Do you believe hate has ever been truly silenced at any point in history? Would you prefer to not know it exists and what it is saying to other people?
It's a possible problem sure but the same issue exists in anything that protects privacy and aims to prevent state censorship. E2E encryption protects activists but can also be used by criminals. Tor provides routes around censorship in repressive countries but there's some really nasty stuff hosted on it's anonymous web. There's no way to design a tool like this that can distinguish between 'good' and 'bad' uses of itself.
This is very similar to maidsafe. Except maidsafe pays you for hosting. Does this?
ZeroNet does not pay you for hosting. Maidsafe is more file storage, ZeroNet is more about distributed site sharing. ZeroNet could be implemented on top of Maidsafe but not vice versa. There's also the fact that ZeroNet works today, has been working for a year or two, whereas Maidsafe is still in test stages.
You should be investing in Namecoin if you believe in a decentralized web structure.
How is this different than FreeNet?
FreeNet is a distributed key/value store. It can be used to store files by storing the contents of the file under a key that is the hash of the file content. Generally you operate on Freenet at the level of keys and values.

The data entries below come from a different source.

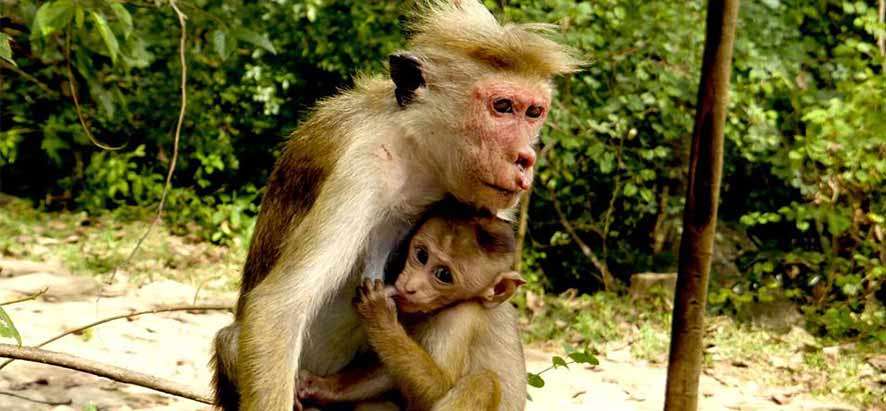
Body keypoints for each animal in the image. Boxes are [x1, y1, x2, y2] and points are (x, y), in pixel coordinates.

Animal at [302, 204, 532, 411]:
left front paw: (380, 316)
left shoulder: (461, 317)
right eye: (421, 255)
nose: (409, 287)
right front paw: (324, 388)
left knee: (484, 383)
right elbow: (390, 372)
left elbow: (440, 387)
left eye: (443, 275)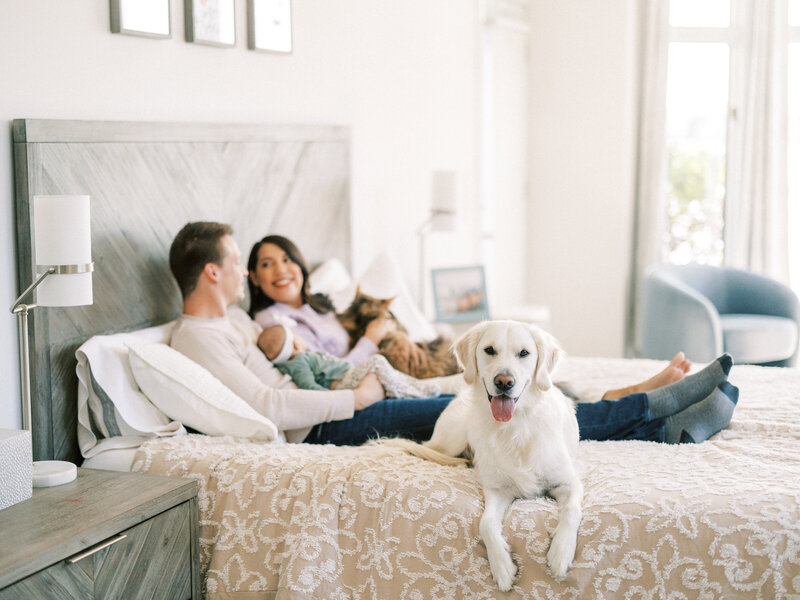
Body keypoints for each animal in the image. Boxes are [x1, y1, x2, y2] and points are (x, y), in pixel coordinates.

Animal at [386, 322, 580, 588]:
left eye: (524, 353)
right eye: (489, 350)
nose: (504, 381)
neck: (515, 427)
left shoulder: (568, 482)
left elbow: (571, 511)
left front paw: (560, 554)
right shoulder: (497, 490)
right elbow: (485, 524)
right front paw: (502, 567)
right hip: (452, 439)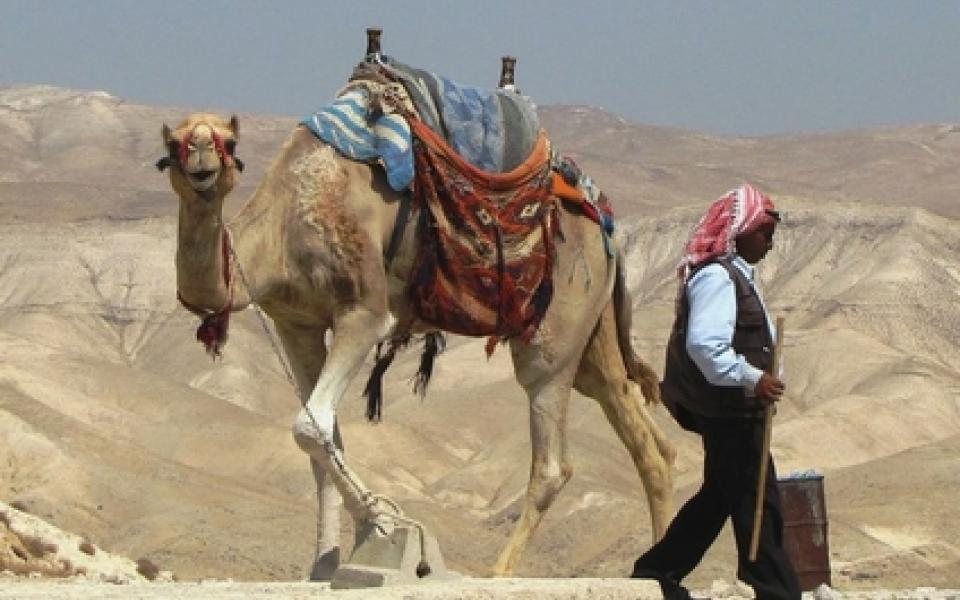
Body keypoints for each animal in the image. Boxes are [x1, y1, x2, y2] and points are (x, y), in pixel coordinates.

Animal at [159, 110, 676, 580]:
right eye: (175, 141)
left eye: (227, 142)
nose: (201, 160)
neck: (284, 224)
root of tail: (605, 224)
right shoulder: (296, 324)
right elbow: (323, 438)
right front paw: (324, 565)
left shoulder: (363, 311)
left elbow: (310, 429)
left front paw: (382, 521)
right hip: (591, 330)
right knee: (642, 432)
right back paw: (655, 566)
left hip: (554, 329)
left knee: (551, 457)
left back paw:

ZeroNet operates at the level of sites. Sites contain multiple files. Seeding of data happens at the site level.

You could implement ZeroNet on top of Freenet but implementing Freenet on top of ZeroNet wouldn't make much sense.

When inserting new data, Freenet pushes data out to nodes. ZeroNet pulls data from requestors. With Zeronet you can't disconnect your node until other nodes have a complete copy if you want the data to remain available. It is difficult to tell when it is safe to do this. With Freenet the data isn't stored on your own node, it is pushed out to other nodes when first inserting. When the insert completes you know you can safely turn off your node. The data remains available.